I posted this in the United Nations thread, but I will put it here too. It was Bush who first said the 'Saddam is a dictator' thing, even before the war in his list of reasons, to quote his 2002 State of the Union:
"Iraq continues to flaunt its hostility toward America and to support terror. The Iraqi regime has plotted to develop anthrax, and nerve gas, and nuclear weapons for over a decade.
This is a regime that has already used poison gas to murder thousands of its own citizens -- leaving the bodies of mothers huddled over their dead children. This is a regime that agreed to international inspections -- then kicked out the inspectors. This is a regime that has something to hide from the civilized world"
Keep in mind this was said in 2002, before the war. This is his reasoning, even though I may not support it.

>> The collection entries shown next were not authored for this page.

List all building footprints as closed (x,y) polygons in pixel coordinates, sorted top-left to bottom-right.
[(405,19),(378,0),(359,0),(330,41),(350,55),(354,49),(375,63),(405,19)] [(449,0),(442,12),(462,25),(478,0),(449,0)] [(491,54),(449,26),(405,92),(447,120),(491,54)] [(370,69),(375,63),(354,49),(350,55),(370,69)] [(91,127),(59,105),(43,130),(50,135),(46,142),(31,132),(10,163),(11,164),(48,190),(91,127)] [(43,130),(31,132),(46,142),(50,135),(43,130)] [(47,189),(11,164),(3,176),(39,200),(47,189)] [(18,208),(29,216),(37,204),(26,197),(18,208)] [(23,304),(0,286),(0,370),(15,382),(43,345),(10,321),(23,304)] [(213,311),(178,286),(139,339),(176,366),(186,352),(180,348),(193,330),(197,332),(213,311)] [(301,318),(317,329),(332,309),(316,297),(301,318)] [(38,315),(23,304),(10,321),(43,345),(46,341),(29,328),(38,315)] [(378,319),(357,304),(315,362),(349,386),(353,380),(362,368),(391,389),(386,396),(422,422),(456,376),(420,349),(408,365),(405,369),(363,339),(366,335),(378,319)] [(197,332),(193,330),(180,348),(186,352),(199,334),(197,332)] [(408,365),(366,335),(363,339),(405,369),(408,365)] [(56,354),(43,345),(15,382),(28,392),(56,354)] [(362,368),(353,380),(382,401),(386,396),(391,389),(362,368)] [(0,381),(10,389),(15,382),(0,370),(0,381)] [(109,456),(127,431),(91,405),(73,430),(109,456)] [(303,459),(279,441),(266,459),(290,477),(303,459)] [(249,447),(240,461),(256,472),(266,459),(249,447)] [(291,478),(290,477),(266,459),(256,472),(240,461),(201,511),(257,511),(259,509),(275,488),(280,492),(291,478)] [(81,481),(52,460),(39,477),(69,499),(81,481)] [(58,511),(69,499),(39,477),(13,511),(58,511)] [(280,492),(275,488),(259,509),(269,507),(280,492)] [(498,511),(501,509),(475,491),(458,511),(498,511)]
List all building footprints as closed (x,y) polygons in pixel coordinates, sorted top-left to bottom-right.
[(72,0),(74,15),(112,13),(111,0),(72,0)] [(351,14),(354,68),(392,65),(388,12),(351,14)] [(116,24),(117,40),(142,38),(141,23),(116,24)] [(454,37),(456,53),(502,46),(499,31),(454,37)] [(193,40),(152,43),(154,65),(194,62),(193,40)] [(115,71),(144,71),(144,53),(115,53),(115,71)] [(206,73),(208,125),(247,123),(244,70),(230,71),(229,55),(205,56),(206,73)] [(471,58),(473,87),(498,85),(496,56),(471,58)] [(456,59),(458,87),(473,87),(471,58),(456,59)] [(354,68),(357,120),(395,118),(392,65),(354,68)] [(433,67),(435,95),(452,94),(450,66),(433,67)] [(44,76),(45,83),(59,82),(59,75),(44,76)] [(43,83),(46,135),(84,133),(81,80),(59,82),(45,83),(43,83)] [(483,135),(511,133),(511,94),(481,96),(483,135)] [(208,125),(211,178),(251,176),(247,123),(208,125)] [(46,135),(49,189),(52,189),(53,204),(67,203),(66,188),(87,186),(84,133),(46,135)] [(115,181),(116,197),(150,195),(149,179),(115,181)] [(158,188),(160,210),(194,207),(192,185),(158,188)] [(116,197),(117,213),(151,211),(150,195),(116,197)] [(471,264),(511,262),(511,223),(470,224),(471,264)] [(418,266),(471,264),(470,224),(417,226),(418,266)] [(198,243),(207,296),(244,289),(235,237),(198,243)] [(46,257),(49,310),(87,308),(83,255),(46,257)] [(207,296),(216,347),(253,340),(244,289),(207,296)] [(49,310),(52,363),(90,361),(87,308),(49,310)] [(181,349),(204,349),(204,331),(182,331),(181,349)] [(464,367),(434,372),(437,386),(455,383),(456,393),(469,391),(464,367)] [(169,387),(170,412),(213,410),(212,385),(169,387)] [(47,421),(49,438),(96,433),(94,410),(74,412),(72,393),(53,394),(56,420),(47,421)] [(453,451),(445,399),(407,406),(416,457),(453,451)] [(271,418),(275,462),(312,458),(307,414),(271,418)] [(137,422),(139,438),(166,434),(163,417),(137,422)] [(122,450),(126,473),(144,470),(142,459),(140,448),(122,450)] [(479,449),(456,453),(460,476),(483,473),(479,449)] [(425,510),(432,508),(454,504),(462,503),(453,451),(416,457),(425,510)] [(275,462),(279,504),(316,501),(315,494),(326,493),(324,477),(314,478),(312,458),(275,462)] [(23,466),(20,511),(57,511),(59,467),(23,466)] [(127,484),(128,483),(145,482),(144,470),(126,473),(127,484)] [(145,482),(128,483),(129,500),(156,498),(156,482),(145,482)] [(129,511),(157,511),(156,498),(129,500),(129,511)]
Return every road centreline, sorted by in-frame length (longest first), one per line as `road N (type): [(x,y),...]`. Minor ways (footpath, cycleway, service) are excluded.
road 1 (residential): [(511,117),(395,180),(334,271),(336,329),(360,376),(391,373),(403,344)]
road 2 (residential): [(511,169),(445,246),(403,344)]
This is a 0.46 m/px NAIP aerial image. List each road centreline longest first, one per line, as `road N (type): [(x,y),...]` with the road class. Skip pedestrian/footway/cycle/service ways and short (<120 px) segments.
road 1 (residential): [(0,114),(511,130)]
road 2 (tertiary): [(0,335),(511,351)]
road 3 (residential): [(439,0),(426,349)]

As for a 'contradiction' in terms, what better would have come by voting Kerry? We would still be in the war in Iraq, and we would have a pro-choice president. Abortion legally murders between 1.2 and 1.7 million unborn babies in the United States alone, tell me has Bush come anywhere near this? Iraq was invaded on March 20, 2003, and today is March 9, 2005. This is roughly a two year period where the numbers on abortions would be estimated between 2.4 and 3.4 million. Has Bush come anywhere near the death of that many people in the war in Iraq? And for the reason why Iraq got picked, as it was put in the other thread, the phrase 'we've got to start somewhere' should take care of that.
Do I personally agree with Bush's stance on the war on terror, not at all, but he does have his own reasoning behind it that has been distorted.
So I say abortion at least gives us a choice about how will we bring our descendants to the world I mean if a kid is likely to grow up in a violent environment with no conditions for a sane development, wouldn't it be better for the child simply to have never existed??...
The point is, abortion has taken away the rights (unless someone disproves my argument) of roughly 43 million humans. The point isn't giving a choice of how to bring our decendants into the world; it is we need to not take away the inalienable rights of human beings from unborn babies.
And, to respond to and and all social issues:
How can any social issue justify the taking away of the inalienable right to life, especially without the guarenteed without due process?